═════ Estratto fornito

Tra mappe interiori e geografie dell’anima

 

(introduzione al catalogo di Marco Crispano a cura di Giovanni Di Iacovo)

 

«La pittura è una ferita che diventa luce», scriveva Georges Braque. E nelle opere di Marco Crispano questa luce non è mai pacificata, mai interamente risolta: è una luce intermittente, che pulsa tra i lembi frastagliati della memoria e i margini opachi dell’esperienza. Ogni quadro si presenta come una costellazione instabile, una mappa mentale e sensoriale che sfugge alla topografia convenzionale per generare nuovi spazi di senso.

 

Il suo lavoro si muove lungo la frontiera mobile tra figurazione e astrazione, tra ricordo e percezione. È un processo di scavo e ricostruzione, di ascolto e riscrittura. Come annotava Gaston Bachelard, «la casa è il nostro angolo del mondo. È il nostro primo universo»: ma cosa accade quando quella casa viene disgregata, ricomposta, sublimata in paesaggio? Le opere di Crispano rispondono con forme fluttuanti, come relitti di mappe affettive, città zenitali viste attraverso il caleidoscopio dell’inconscio.

 

Nei lavori esposti in Via da Qui, si avverte una tensione visiva tra l’ordine e il caos, tra la logica sottesa delle strutture e il disordine emotivo delle superfici. Il nero di fondo, profondo e silenzioso, funge da vuoto generativo, un campo magnetico da cui emergono frammenti colorati come isole mnestiche, segmenti di paesaggi interiori. Le forme sembrano fluttuare, scontrarsi, accarezzarsi, rimanendo sospese in un equilibrio precario. È pittura che si fa geografia emozionale, come se l’artista stesse cartografando un mondo interiore fatto di sinapsi e ricordi, smarrimenti e ritorni.

══════════
═════ Record forniti

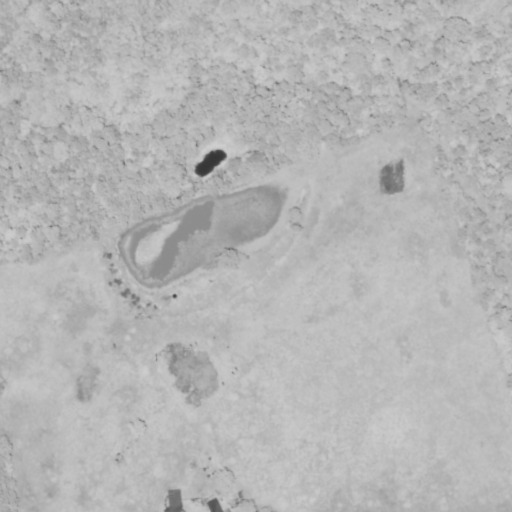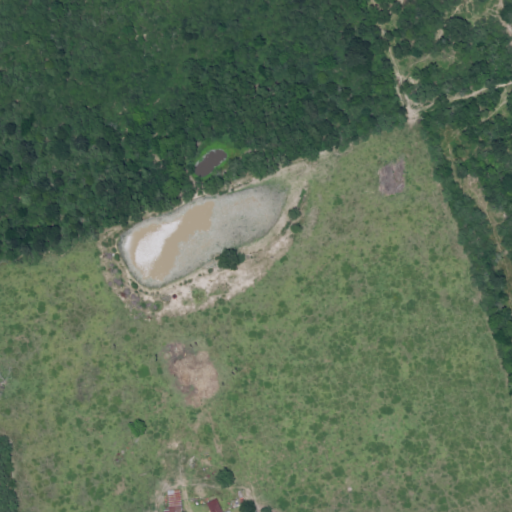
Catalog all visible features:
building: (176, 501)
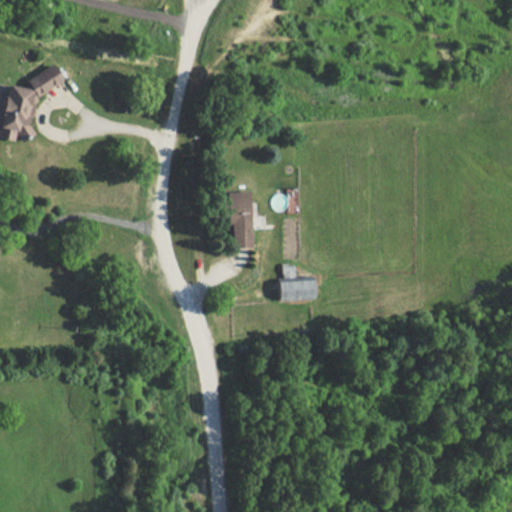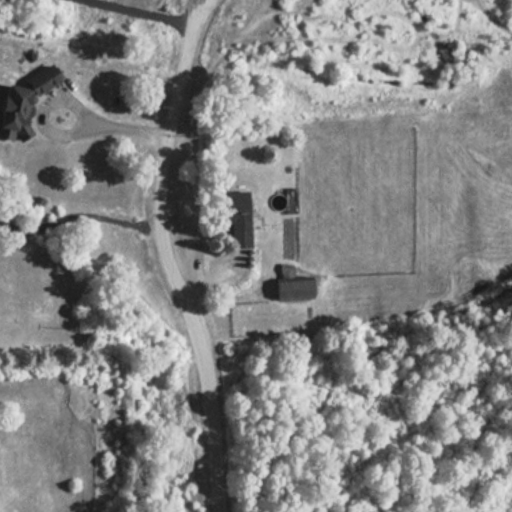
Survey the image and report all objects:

══════════
═════ Record forniti

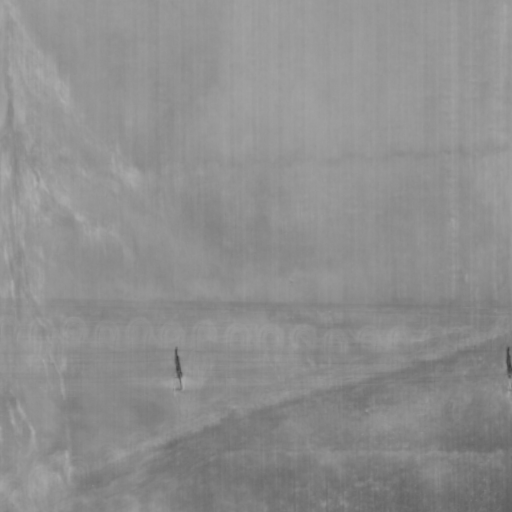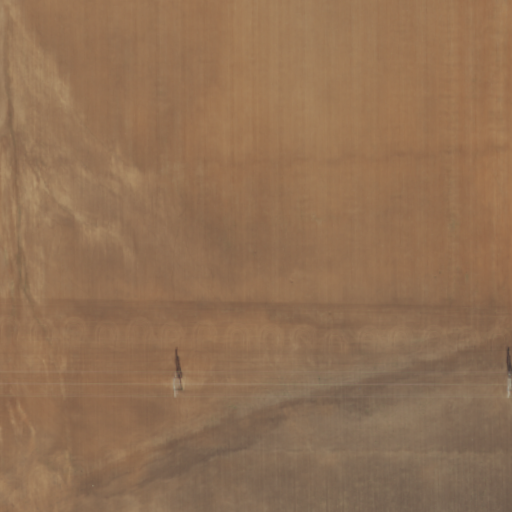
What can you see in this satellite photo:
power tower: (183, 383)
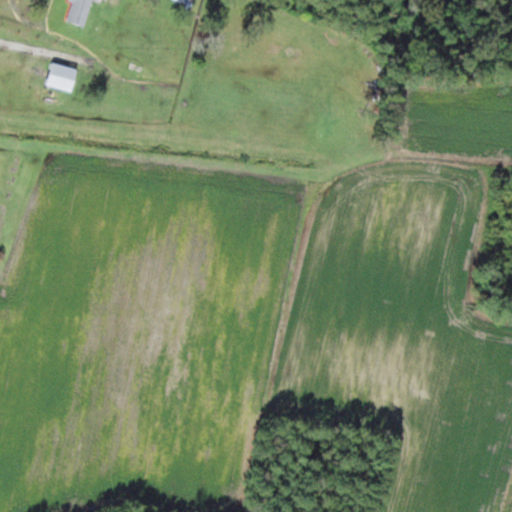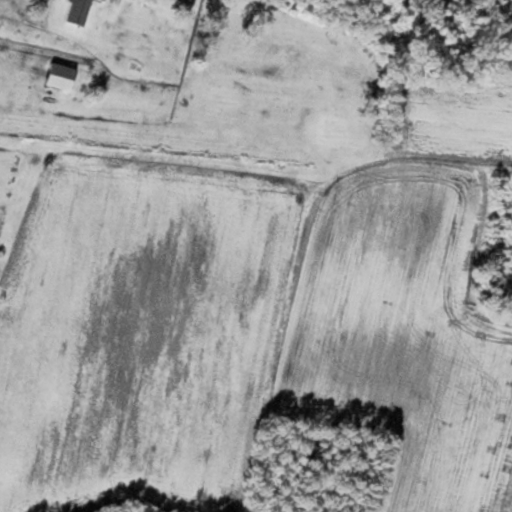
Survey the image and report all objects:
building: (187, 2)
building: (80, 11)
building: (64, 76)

══════════

> Compito da svolgere
Rispondi a queste domande sull'introduzione al catalogo di Marco Crispano:
1. Chi ne è il curatore?
2. Che cos'è la pittura secondo la frase attribuita a Georges Braque?
3. Nei lavori esposti in Via da Qui, che funzione ha il nero di fondo?

> Compito svolto
1. Giovanni Di Iacovo.
2. Una ferita che diventa luce.
3. Funge da vuoto generativo, un campo magnetico da cui emergono frammenti colorati come isole mnestiche.